Kami tiba di kawasan Kowloon, di gedung berlantai enam, empat pengawal dengan simbil “Naga Emas” menyambut kami turun dari limusin, mereka membungkuk kepada Tauke Besar, meminta kami mengikutinya. 
Gedung itu megah, lantainya marmer nomor satu, dinding, tiang, langit-langit, semuanya terbuat dari bahan terbaik. Juga pajangan, lukisan, keramik, guci, kami seperti berjalan di lorong masterpiece seni dunia. Begitu berkelas. Tauke Besar melangkah tenang, meski dia menghela nafas berkali-kali, aku berjalan di belakangnya, berhitung atas segala kemungkinan. Entah kenapa, setelah berbulan-bulan sedih karena kabar kepergian Bapak, malam itu, aku kembali merasakan sensasi menjadi seorang tukang pukul. Semua kesenangan, semua ketegangan, inilah dulu alasanku ingin menjadi seperti Bapak.
Kami dibawa oleh empat pengawal ke balkon lantai enam, semi terbuka, menghadap teluk Hong Kong. Pemandangan dari balkon itu spektakuler, gemerlap Hong Kong terlihat dari sana. Ada dua meja bundar kecil terbuat dari besi di sana, masing-masing dengan beberapa kursi.

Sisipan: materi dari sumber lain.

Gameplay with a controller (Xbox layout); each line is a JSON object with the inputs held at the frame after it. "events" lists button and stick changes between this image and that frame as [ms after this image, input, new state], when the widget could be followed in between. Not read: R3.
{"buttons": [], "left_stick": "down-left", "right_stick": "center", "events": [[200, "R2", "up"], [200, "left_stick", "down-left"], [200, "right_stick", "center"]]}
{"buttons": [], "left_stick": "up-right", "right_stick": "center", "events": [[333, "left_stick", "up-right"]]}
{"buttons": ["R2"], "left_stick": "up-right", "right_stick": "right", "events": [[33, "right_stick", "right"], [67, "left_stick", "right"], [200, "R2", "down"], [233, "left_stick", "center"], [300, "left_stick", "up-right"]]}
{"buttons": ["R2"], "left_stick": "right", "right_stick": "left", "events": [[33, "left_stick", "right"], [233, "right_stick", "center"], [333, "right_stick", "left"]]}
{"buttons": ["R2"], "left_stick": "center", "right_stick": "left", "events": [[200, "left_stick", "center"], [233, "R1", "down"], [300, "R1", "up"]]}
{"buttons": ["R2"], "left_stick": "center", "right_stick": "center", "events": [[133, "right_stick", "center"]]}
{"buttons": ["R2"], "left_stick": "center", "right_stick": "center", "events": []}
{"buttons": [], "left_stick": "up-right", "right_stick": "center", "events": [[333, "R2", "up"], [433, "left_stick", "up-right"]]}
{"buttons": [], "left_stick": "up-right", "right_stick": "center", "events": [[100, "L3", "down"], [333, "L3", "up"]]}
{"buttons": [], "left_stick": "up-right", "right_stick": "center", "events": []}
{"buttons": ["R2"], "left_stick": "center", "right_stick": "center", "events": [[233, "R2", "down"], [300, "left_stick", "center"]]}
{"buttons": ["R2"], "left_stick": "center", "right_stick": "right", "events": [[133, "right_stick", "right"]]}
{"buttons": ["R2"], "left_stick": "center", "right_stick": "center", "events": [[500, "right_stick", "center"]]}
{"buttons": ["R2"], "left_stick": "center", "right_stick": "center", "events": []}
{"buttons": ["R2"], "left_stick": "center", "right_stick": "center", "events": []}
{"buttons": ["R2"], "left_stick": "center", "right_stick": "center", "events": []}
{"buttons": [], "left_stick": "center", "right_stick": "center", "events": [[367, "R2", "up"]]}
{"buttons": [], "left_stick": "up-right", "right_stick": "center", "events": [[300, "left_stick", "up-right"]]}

Salah-satu meja telah dipenuhi rombongan lain. Meja satunya masih kosong, hanya ada teko berisi air hangat, gelas-gelas, sendok untuk menyeduh teh. Ada satu lagi kursi besar, seseorang duduk di atasnya, mengenakan jubah berwarna keemasan. Tuan rumah.
“Ah, akhirnya kau tiba Tauke.” Orang itu berdiri, menyambut.
“Selamat malam, Master Dragon.” Tauke menunduk dalam-dalam—aku ikut menunduk.
“Maaf jika kami datang terlambat. Aku berusaha secepat mungkin datang ke Hong Kong setelah menerima pesan darimu.”
“Tidak masalah, Tauke.” Master Dragon berkata ramah, intonasi suaranya sangat tajam, “Astaga, kau sepertinya tidak banyak berubah sejak aku melihatmu pertama kali. Kau bersama Ayahmu dulu. Aku minta maaf tidak datang saat dia meninggal, aku sedang sibuk di Shanghai, mengurus bisnis.”
Tauke mengangguk.
“Dan kau juga sama seperti Ayahmu, hanya membawa seorang pengawal saja ke Hong Kong. Siapa anak muda bersamamu? Anakmu?”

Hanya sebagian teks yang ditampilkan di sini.